Optimal strategy is attempting to cooperate and value bidding if that fails.
EP is not part of the model.
Synopsis:
In German 1999 auction, products were split 50-50 between two major players
at relatively low prices.
A simple game is defined.
Assume there are \(m\) bidders, and \(n=mk\) products each with quantity \(1\),
bidders have equal valuations with strictly decreasing marginal values.
The optimal strategy is to bid on \(k\) products each. If someone competes with
you for your \(k\), value bid.
Synopsis:
Analysis of exposure problem.
For example:
Big bidder has extremely complementary (convex, e.g. \(x^2\)) values. A number of
small bidders have extremely supplementary (concave, e.g. \(\sqrt{x}\)) values.
Due to lack of package bids, big bidder may decide to not bid at all.
However, in spectrum auctions I’m not sure if this is a big factor.
(Not an issue in CCA/VCG.)
Synopsis:
Lab experiments were conducted on spontaneous cooperation in auctions.
Results (p15): Players cooperate more if they get to play the game many
times.
As the number of bidders per product increases, cooperation decreases.

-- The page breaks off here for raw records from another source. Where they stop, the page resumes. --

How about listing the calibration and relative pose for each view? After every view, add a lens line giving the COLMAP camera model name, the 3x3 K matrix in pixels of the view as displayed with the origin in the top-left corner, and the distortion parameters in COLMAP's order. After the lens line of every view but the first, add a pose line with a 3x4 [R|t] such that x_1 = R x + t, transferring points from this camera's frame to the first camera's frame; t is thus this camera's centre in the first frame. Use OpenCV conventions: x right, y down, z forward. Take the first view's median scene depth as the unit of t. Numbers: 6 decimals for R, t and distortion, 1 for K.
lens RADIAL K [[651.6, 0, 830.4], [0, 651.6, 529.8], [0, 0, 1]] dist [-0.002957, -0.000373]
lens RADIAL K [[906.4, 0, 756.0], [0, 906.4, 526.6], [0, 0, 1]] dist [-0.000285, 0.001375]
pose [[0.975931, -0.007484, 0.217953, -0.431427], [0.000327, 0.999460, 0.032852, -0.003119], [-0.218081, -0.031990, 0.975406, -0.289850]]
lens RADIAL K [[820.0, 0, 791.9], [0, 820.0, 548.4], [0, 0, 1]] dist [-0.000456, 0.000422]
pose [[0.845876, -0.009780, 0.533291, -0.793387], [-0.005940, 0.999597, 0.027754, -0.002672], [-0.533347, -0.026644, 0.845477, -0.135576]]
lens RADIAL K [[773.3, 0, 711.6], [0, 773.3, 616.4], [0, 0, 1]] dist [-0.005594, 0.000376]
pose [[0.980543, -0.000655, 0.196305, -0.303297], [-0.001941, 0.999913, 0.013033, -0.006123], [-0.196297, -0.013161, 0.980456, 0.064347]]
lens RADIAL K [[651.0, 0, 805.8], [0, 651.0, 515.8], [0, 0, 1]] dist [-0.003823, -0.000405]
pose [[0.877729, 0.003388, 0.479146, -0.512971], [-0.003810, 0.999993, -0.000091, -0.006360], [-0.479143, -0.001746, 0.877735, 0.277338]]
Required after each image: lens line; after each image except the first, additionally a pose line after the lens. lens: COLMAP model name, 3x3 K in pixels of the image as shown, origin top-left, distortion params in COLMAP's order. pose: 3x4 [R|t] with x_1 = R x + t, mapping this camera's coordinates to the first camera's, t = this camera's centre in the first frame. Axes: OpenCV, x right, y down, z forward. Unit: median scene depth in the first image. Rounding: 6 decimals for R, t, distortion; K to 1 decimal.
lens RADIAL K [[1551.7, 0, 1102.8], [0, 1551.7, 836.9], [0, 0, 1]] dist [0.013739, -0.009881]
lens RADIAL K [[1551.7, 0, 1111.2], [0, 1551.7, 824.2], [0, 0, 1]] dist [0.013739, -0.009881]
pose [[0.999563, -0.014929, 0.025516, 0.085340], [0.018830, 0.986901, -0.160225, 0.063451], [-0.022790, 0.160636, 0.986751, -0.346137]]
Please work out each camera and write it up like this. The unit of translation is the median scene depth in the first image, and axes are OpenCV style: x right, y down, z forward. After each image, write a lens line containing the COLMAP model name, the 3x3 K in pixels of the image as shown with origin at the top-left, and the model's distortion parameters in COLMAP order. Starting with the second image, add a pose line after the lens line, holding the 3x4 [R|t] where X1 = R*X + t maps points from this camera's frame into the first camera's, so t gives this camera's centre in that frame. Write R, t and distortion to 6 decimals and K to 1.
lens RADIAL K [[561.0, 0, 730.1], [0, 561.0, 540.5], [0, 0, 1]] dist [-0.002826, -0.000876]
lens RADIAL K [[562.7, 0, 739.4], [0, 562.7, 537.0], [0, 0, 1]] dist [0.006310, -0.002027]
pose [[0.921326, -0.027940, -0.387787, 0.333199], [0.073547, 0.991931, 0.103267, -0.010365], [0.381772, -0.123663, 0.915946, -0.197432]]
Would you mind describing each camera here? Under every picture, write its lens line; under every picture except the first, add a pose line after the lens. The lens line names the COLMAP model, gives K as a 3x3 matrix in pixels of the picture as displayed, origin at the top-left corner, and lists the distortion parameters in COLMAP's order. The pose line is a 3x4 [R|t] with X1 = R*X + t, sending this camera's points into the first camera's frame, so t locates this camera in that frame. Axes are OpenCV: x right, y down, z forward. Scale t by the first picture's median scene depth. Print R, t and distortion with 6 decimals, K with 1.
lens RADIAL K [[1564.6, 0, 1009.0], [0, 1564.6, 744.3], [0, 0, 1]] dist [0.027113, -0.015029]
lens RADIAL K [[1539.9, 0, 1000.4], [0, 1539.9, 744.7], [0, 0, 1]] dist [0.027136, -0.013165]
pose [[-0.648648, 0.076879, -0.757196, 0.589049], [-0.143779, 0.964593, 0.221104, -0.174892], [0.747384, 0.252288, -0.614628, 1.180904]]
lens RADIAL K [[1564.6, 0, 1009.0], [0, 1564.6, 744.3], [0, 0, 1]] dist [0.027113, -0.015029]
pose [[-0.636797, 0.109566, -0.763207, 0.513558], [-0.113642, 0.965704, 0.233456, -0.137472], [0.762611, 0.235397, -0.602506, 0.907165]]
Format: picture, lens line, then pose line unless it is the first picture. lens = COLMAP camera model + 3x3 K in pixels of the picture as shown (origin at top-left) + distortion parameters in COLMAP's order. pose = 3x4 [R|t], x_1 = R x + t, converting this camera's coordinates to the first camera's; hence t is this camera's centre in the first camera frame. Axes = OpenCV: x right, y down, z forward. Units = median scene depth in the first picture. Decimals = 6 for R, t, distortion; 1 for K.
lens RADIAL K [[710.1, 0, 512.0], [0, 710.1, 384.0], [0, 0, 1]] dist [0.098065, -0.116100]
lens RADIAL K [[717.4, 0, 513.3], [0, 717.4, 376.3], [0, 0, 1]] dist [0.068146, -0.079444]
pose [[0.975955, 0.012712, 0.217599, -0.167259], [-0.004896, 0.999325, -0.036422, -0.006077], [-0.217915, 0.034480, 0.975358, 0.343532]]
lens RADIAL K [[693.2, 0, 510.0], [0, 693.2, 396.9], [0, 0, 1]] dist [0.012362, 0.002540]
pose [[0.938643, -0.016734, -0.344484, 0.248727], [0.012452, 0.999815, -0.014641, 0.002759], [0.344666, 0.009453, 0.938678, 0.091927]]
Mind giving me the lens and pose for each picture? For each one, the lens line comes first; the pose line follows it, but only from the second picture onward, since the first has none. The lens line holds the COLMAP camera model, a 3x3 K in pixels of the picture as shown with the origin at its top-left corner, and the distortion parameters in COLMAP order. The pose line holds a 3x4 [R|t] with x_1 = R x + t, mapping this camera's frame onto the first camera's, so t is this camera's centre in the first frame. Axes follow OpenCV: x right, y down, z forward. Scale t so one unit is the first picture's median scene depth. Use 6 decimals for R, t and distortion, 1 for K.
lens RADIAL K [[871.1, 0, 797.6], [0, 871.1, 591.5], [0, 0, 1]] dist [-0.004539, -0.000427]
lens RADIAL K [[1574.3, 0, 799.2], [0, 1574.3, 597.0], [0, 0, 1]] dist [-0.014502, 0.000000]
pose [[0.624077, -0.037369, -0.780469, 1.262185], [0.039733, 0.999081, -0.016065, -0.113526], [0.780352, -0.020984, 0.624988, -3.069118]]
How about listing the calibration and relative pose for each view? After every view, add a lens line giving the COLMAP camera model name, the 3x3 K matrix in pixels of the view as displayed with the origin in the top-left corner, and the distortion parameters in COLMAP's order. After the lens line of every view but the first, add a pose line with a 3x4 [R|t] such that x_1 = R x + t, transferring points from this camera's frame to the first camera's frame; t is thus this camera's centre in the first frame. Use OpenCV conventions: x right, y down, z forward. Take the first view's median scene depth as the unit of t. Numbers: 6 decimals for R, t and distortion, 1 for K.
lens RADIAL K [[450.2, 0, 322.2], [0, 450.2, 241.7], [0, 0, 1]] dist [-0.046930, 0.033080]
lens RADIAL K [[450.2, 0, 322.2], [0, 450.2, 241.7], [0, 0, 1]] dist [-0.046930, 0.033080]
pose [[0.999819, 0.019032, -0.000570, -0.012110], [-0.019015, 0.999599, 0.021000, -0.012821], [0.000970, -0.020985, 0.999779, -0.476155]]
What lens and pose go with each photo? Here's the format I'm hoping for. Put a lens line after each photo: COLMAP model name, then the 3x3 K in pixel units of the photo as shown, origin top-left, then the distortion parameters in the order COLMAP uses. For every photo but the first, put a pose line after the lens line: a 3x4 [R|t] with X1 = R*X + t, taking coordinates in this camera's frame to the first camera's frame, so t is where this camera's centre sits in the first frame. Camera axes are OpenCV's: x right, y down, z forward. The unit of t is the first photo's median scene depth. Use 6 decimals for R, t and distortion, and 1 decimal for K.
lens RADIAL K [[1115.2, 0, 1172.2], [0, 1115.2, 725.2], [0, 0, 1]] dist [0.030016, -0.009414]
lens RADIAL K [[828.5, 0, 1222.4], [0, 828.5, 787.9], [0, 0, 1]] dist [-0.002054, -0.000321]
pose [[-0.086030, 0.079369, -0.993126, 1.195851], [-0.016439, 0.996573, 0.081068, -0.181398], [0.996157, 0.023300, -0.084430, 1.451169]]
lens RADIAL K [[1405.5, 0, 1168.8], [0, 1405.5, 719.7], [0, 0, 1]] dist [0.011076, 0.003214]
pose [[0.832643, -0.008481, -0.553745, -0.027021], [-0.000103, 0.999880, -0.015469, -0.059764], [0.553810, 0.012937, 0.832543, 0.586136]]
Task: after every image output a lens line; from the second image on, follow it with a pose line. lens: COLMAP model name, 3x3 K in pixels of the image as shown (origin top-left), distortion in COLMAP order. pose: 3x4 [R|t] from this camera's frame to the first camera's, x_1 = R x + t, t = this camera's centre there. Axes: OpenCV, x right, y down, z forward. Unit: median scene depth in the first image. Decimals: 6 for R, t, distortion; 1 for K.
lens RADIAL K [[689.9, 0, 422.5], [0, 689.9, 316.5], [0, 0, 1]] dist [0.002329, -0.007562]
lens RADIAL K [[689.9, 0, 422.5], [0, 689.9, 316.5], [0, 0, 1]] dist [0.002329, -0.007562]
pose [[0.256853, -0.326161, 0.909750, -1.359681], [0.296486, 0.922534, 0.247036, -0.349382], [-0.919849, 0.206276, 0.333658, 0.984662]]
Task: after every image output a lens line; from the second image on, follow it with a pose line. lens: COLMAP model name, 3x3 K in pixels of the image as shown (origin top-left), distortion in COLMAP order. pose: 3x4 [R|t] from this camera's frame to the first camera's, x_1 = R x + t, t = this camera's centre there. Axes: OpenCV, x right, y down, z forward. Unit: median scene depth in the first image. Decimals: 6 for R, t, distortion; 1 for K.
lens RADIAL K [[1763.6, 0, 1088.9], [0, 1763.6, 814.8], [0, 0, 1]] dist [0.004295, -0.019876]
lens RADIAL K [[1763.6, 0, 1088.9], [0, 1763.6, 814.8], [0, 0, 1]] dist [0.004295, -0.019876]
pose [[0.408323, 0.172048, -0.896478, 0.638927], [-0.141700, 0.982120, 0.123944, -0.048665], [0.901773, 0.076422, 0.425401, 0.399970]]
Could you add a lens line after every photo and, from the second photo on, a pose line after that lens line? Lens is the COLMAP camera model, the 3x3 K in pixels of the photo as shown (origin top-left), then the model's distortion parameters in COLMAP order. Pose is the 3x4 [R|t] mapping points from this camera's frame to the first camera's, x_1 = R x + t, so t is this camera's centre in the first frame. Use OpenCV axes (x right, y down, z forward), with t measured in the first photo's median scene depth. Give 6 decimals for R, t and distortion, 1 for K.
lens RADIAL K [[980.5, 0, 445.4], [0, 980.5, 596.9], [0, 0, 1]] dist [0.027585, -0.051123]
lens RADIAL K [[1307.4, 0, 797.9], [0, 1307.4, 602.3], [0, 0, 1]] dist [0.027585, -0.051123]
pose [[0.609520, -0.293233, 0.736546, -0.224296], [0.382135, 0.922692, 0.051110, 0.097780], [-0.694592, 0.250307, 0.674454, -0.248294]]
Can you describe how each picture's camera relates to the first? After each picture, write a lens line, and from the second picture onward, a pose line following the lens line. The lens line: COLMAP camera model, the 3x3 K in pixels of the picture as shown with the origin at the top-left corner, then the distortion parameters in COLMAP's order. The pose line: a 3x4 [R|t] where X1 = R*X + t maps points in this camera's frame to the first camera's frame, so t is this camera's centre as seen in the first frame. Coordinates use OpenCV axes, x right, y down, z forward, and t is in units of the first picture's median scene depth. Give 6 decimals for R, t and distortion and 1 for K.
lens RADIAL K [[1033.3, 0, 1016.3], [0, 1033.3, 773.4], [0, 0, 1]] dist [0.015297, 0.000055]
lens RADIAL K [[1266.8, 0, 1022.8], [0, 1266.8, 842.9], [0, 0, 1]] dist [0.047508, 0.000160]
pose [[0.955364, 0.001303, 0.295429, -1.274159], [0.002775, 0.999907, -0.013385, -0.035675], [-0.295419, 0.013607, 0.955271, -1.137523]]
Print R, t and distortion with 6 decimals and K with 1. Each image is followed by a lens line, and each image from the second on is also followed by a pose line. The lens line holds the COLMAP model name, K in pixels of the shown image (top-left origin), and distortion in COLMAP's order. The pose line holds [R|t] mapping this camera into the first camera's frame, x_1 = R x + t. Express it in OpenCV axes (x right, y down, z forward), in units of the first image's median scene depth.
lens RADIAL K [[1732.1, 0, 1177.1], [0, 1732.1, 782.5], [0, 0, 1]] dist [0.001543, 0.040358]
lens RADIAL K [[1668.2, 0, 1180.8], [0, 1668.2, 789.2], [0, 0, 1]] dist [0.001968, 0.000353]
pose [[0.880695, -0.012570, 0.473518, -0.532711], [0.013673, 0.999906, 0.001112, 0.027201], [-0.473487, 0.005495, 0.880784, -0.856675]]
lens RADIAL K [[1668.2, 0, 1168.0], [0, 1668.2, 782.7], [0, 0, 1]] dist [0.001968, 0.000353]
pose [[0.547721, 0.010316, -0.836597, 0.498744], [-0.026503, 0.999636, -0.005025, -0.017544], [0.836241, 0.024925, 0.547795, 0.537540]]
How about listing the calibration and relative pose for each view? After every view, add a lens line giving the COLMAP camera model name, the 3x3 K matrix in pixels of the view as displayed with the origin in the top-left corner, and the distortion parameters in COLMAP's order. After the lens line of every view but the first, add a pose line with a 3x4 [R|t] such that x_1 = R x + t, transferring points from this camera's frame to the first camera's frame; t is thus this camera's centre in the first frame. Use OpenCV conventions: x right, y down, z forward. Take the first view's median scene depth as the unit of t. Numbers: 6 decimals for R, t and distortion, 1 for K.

With complementary products, there was little cooperation.
Synopsis:
Analysis of German auction in 2015 which featured cooperation, competition,
and signaling. The auction had high transparency and a great range of actions
(submitting bids higher than clock price). E.g. TEF bids on product A that
VOD was bidding on to send message that VOD should reduce demand in product B
where TEF and VOD are negotiating demand reduction.
Synopsis:
Analysis of German auction in 2010 which was competitive due to lack of
(or too many) Schelling points.
Specifically there were different ways to divide up the blocks that might have
made sense depending on factors such as future mergers or network sharing
agreements and bidders worked towards conflicting outcomes.